Júlio Quintela

Chief Operations Officer da Zome

Opinião

Crescer ou sufocar? O erro de planeamento que está a sair caro

11 Fevereiro, 2025 · 09:48

A crise da habitação em Portugal não se resolve com mais casas no mesmo sítio. Resolve-se com mobilidade, urbanismo e visão estratégica.

Durante os anos em que trabalhei na TomTom, onde tive a oportunidade de estudar mobilidade e tráfego urbano a nível global, ficou claro que as cidades que conseguiram manter habitação acessível tinham um denominador comum: infraestruturas de transportes que permitem descentralizar o crescimento sem comprometer a qualidade de vida.

Portugal continua a ignorar esta realidade e insiste em cometer os mesmos erros de sempre. Em vez de expandirmos as cidades com planeamento estratégico, estamos a sufocá-las.


"A habitação acessível não é só uma questão de imóveis. É um problema de mobilidade."


A narrativa atual foca-se nos preços das casas, na falta de oferta e nos incentivos fiscais. Mas onde está a discussão sobre crescimento urbano sustentável?

– Os principais centros urbanos estão saturados, mas os subúrbios continuam mal conectados.
– Infraestruturas como o TGV são vistas apenas como projetos de mobilidade, em vez de catalisadores de desenvolvimento urbano.
– O licenciamento de novas habitações continua a ser um processo burocrático que favorece a especulação.

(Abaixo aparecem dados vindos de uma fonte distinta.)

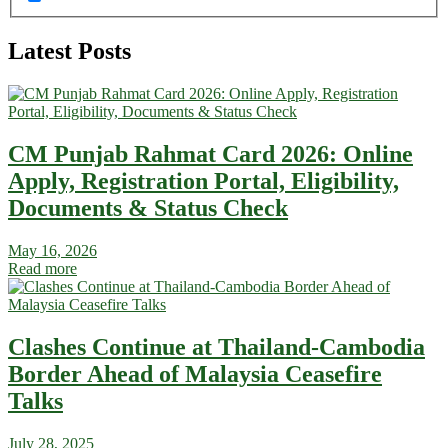
Latest Posts
CM Punjab Rahmat Card 2026: Online
Apply, Registration Portal, Eligibility,
Documents & Status Check
May 16, 2026
Read more
Clashes Continue at Thailand-Cambodia
Border Ahead of Malaysia Ceasefire
Talks
July 28, 2025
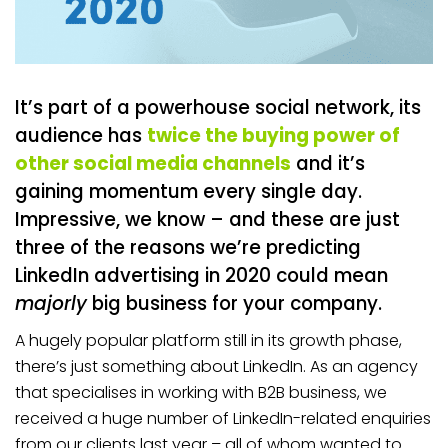
It’s part of a powerhouse social network, its
audience has
twice the buying power of
other social media channels
and it’s
gaining momentum every single day.
Impressive, we know – and these are just
three of the reasons we’re predicting
LinkedIn advertising in 2020 could mean
majorly
big business for your company.
A hugely popular platform still in its growth phase,
there’s just something about LinkedIn. As an agency
that specialises in working with B2B business, we
received a huge number of LinkedIn-related enquiries
from our clients last year – all of whom wanted to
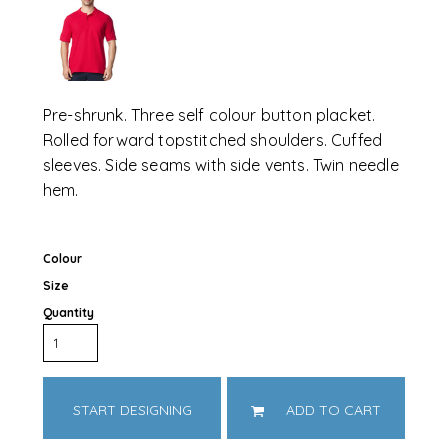
Pre-shrunk. Three self colour button placket.
Rolled forward topstitched shoulders. Cuffed
sleeves. Side seams with side vents. Twin needle
hem.
Colour
Size
Quantity
START DESIGNING
ADD TO CART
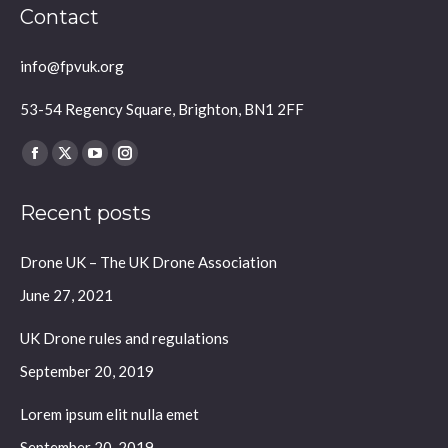
Contact
info@fpvuk.org
53-54 Regency Square, Brighton, BN1 2FF
Find us on:
Facebook
X
YouTube
Instagram
page
page
page
page
Recent posts
opens
opens
opens
opens
in
in
in
in
Drone UK – The UK Drone Association
new
new
new
new
window
window
window
window
June 27, 2021
UK Drone rules and regulations
September 20, 2019
Lorem ipsum elit nulla emet
September 20, 2019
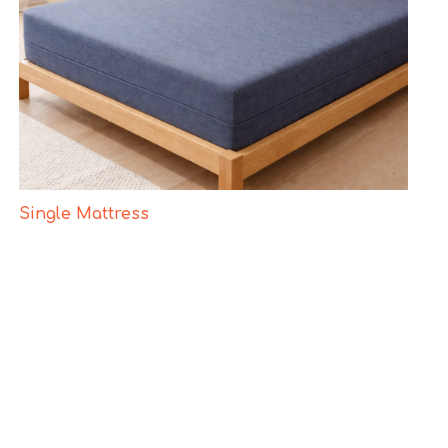
Single Mattress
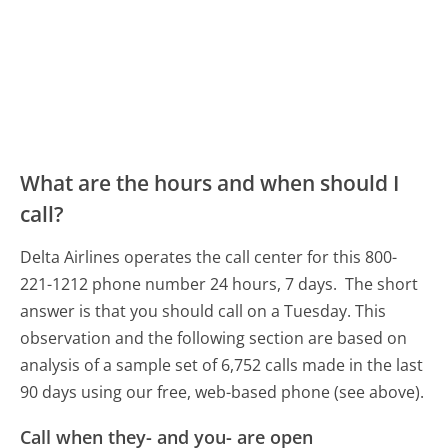
What are the hours and when should I
call?
Delta Airlines operates the call center for this 800-
221-1212 phone number 24 hours, 7 days.
The short
answer is that you should call on a Tuesday.
This
observation and the following section are based on
analysis of a sample set of 6,752 calls made in the last
90 days using our free, web-based phone (see above).
Call when they- and you- are open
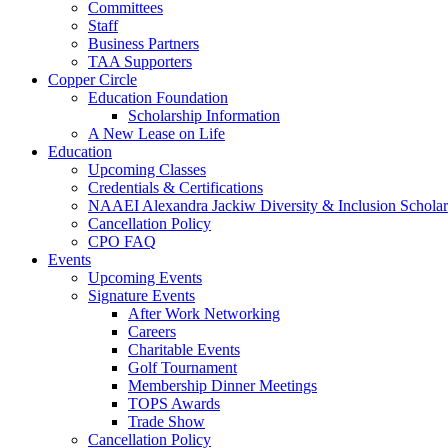
Committees
Staff
Business Partners
TAA Supporters
Copper Circle
Education Foundation
Scholarship Information
A New Lease on Life
Education
Upcoming Classes
Credentials & Certifications
NAAEI Alexandra Jackiw Diversity & Inclusion Scholar
Cancellation Policy
CPO FAQ
Events
Upcoming Events
Signature Events
After Work Networking
Careers
Charitable Events
Golf Tournament
Membership Dinner Meetings
TOPS Awards
Trade Show
Cancellation Policy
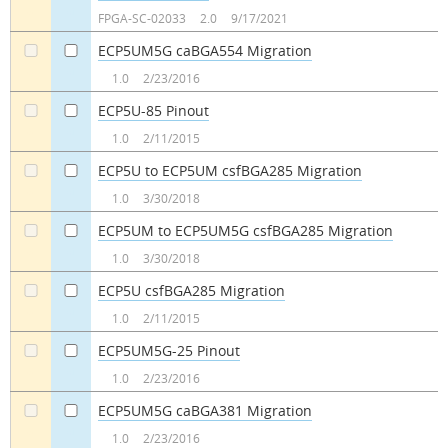
a
a
FPGA-SC-02033
2.0
9/17/2021
ECP5UM5G caBGA554 Migration
a
a
1.0
2/23/2016
ECP5U-85 Pinout
a
a
1.0
2/11/2015
ECP5U to ECP5UM csfBGA285 Migration
a
a
1.0
3/30/2018
ECP5UM to ECP5UM5G csfBGA285 Migration
a
a
1.0
3/30/2018
ECP5U csfBGA285 Migration
a
a
1.0
2/11/2015
ECP5UM5G-25 Pinout
a
a
1.0
2/23/2016
ECP5UM5G caBGA381 Migration
a
a
1.0
2/23/2016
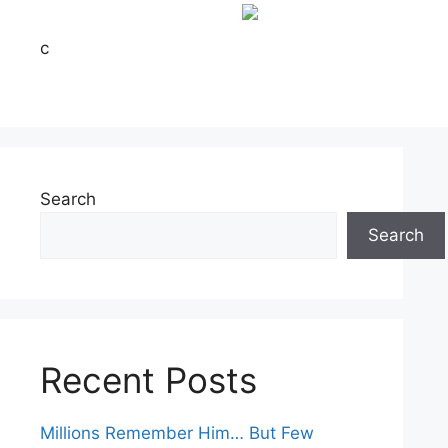
c
Search
Search
Recent Posts
Millions Remember Him… But Few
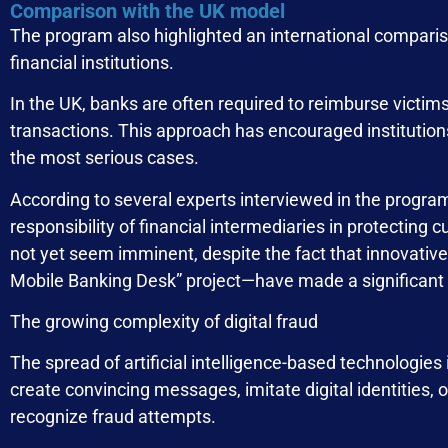
Comparison with the UK model
The program also highlighted an international compariso
financial institutions.
In the UK, banks are often required to reimburse victims
transactions. This approach has encouraged institutions
the most serious cases.
According to several experts interviewed in the program
responsibility of financial intermediaries in protectin
not yet seem imminent, despite the fact that innovative
Mobile Banking Desk” project—have made a significant 
The growing complexity of digital fraud
The spread of artificial intelligence-based technologie
create convincing messages, imitate digital identities, o
recognize fraud attempts.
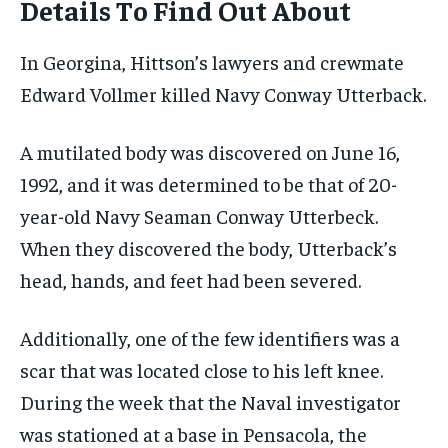
Details To Find Out About
In Georgina, Hittson’s lawyers and crewmate
Edward Vollmer killed Navy Conway Utterback.
A mutilated body was discovered on June 16,
1992, and it was determined to be that of 20-
year-old Navy Seaman Conway Utterbeck.
When they discovered the body, Utterback’s
head, hands, and feet had been severed.
Additionally, one of the few identifiers was a
scar that was located close to his left knee.
During the week that the Naval investigator
was stationed at a base in Pensacola, the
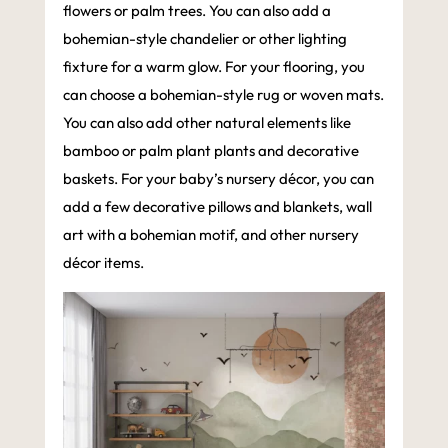
flowers or palm trees. You can also add a
bohemian-style chandelier or other lighting
fixture for a warm glow. For your flooring, you
can choose a bohemian-style rug or woven mats.
You can also add other natural elements like
bamboo or palm plant plants and decorative
baskets. For your baby’s nursery décor, you can
add a few decorative pillows and blankets, wall
art with a bohemian motif, and other nursery
décor items.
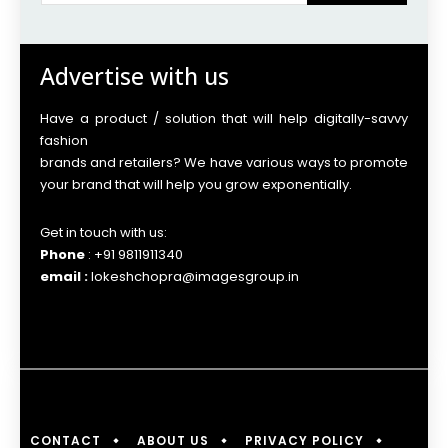
Advertise with us
Have a product / solution that will help digitally-savvy
fashion
brands and retailers? We have various ways to promote
your brand that will help you grow exponentially.
Get in touch with us:
Phone
: +91 9811911340
email :
lokeshchopra@imagesgroup.in
CONTACT
ABOUT US
PRIVACY POLICY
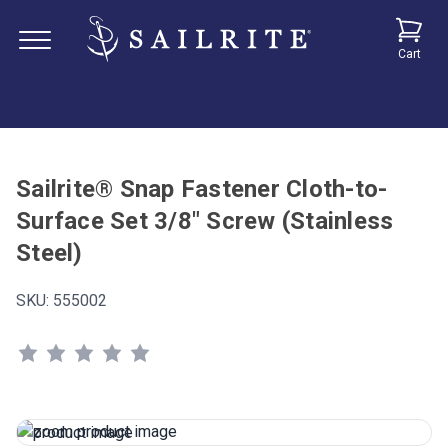
Cart
Sailrite® Snap Fastener Cloth-to-
Surface Set 3/8" Screw (Stainless
Steel)
SKU:
555002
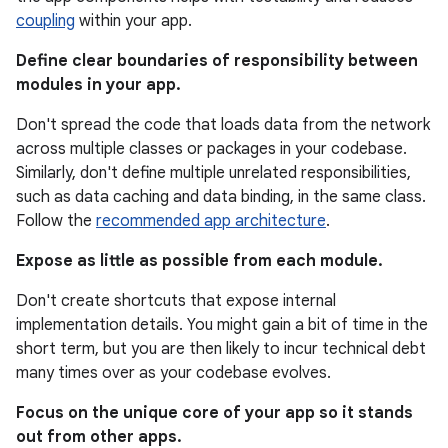
coupling
within your app.
Define clear boundaries of responsibility between
modules in your app.
Don't spread the code that loads data from the network
across multiple classes or packages in your codebase.
Similarly, don't define multiple unrelated responsibilities,
such as data caching and data binding, in the same class.
Follow the
recommended app architecture
.
Expose as little as possible from each module.
Don't create shortcuts that expose internal
implementation details. You might gain a bit of time in the
short term, but you are then likely to incur technical debt
many times over as your codebase evolves.
Focus on the unique core of your app so it stands
out from other apps.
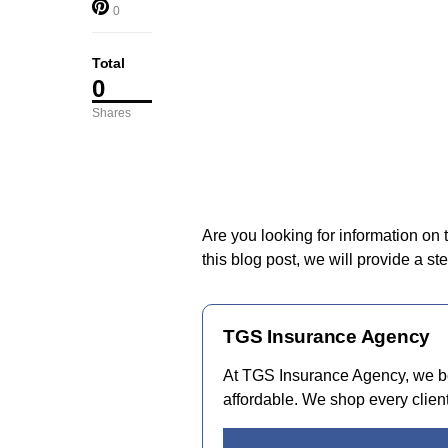
0
Total
0
Shares
Are you looking for information on
this blog post, we will provide a s
TGS Insurance Agency
At TGS Insurance Agency, we be
affordable. We shop every client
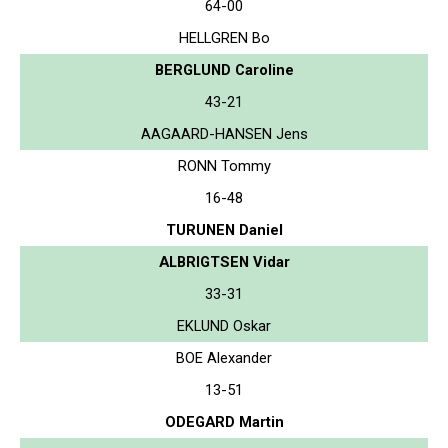
64-00
HELLGREN Bo
BERGLUND Caroline
43-21
AAGAARD-HANSEN Jens
RONN Tommy
16-48
TURUNEN Daniel
ALBRIGTSEN Vidar
33-31
EKLUND Oskar
BOE Alexander
13-51
ODEGARD Martin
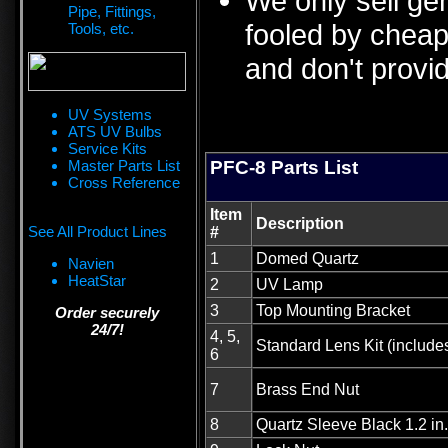
We only sell ge
Pipe, Fittings,
fooled by cheap 
Tools, etc.
and don't provid
UV Systems
ATS UV Bulbs
Service Kits
Master Parts List
PFC-8 Parts List
Cross Reference
Item
Description
See All Product Lines
#
1
Domed Quartz
Navien
HeatStar
2
UV Lamp
3
Top Mounting Bracket
Order securely
24/7!
4, 5,
Standard Lens Kit (include
6
7
Brass End Nut
8
Quartz Sleeve Black 1.2 i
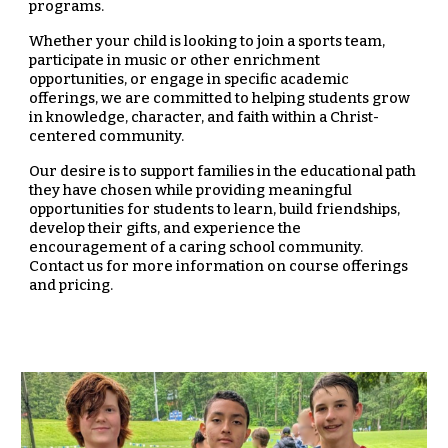
programs.
Whether your child is looking to join a sports team,
participate in music or other enrichment
opportunities, or engage in specific academic
offerings, we are committed to helping students grow
in knowledge, character, and faith within a Christ-
centered community.
Our desire is to support families in the educational path
they have chosen while providing meaningful
opportunities for students to learn, build friendships,
develop their gifts, and experience the
encouragement of a caring school community.
Contact us for more information on course offerings
and pricing.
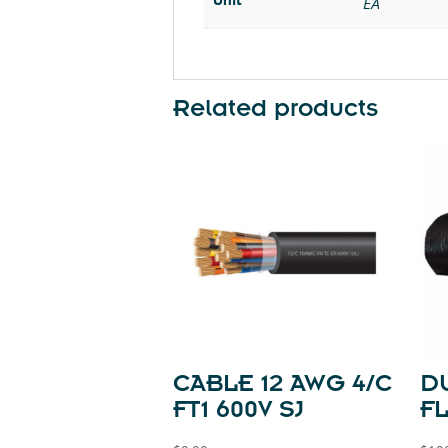
EA
Related products
CABLE 12 AWG 4/C
DU
FT1 600V SJ
FL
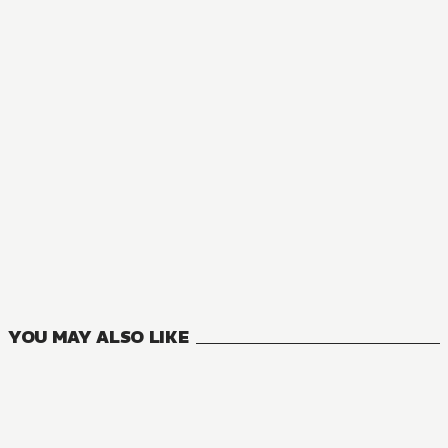
NOVEL
The Insipid Prince's Furtive Grab for The Throne
0
VOLUMES
YOU MAY ALSO LIKE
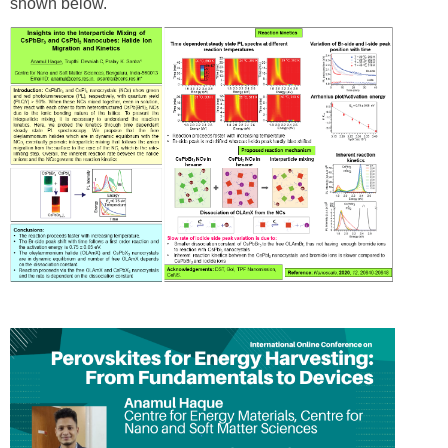
shown below.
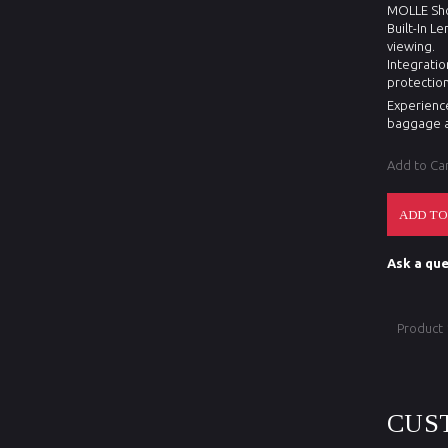
MOLLE Shou
Built-In L
viewing.
Integratio
protection
Experience
baggage a
Add to Ca
Ask a que
Product
CUS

A decisão de concentrar tudo nos mesmos eixos urbanos apenas alimenta a bolha imobiliária, aumenta os tempos de deslocação e limita as opções para quem procura casa.

O que outras cidades fizeram diferente?

Ao longo da minha carreira, tive a oportunidade de trabalhar e viver em países como os EUA, Brasil, Espanha, entre outros, analisando como diferentes cidades lidaram com o problema da habitação.

– Boston: Criou novos núcleos urbanos como Cambridge e Somerville, investindo em transporte público para conectar essas áreas ao centro.
– Madrid: Expandiu o metro para regiões periféricas, permitindo que mais pessoas tivessem acesso a habitação acessível sem sacrificar tempo de deslocação.
– Toronto: Usou a sua rede ferroviária para incentivar o desenvolvimento de novas áreas urbanas, sem sobrecarregar o centro da cidade.

O que estas cidades têm em comum?
– Transportes eficientes que permitem que o crescimento urbano seja descentralizado.
– O planeamento urbanístico está alinhado com a mobilidade, criando novas zonas habitacionais.
– Os preços das casas mantêm-se mais equilibrados, pois não há pressão excessiva sobre poucas áreas.

Portugal poderia aplicar estas lições, mas insiste em concentrar tudo nas mesmas zonas, repetindo erros que outras cidades já corrigiram há décadas.

Mobilidade como solução para a crise da habitação

O discurso sobre habitação acessível precisa de uma mudança urgente. Não basta construir mais casas – é preciso garantir que estão inseridas num ecossistema urbano funcional.

– Se os transportes públicos fossem eficientes, as famílias poderiam viver mais longe dos centros sem perder qualidade de vida.
– Se os novos projetos imobiliários fossem integrados com infraestruturas de mobilidade, os preços seriam mais equilibrados.
– Se o crescimento urbano fosse pensado para 30 ou 40 anos, e não para ciclos eleitorais, evitaríamos este problema recorrente.

Portugal tem tudo para fazer melhor. Mas, para isso, é preciso parar de construir cidades para o passado e começar a planeá-las para o futuro. 


"Portugal tem tudo para fazer melhor. Mas, para isso, é preciso parar de construir cidades para o passado e começar a planeá-las para o futuro."


O que está a faltar?

O problema da habitação acessível em Portugal não se resolve apenas com incentivos fiscais ou mais construção. Resolve-se com uma nova mentalidade urbanística, onde habitação e mobilidade caminham lado a lado.

– Infraestruturas como o TGV, o metro e os comboios urbanos devem ser usados para criar novos polos habitacionais, não para congestionar os já existentes.
– O planeamento urbano precisa de uma visão de longo prazo, evitando que as cidades fiquem reféns da especulação imobiliária.
– A descentralização do crescimento urbano é a única forma de equilibrar oferta, procura e preços.

Enquanto continuarmos a repetir os mesmos erros, os preços das casas continuarão a subir, a mobilidade continuará a piorar e a qualidade de vida continuará a ser um luxo para poucos.

Portugal precisa de fazer diferente. Está na hora de pensar grande.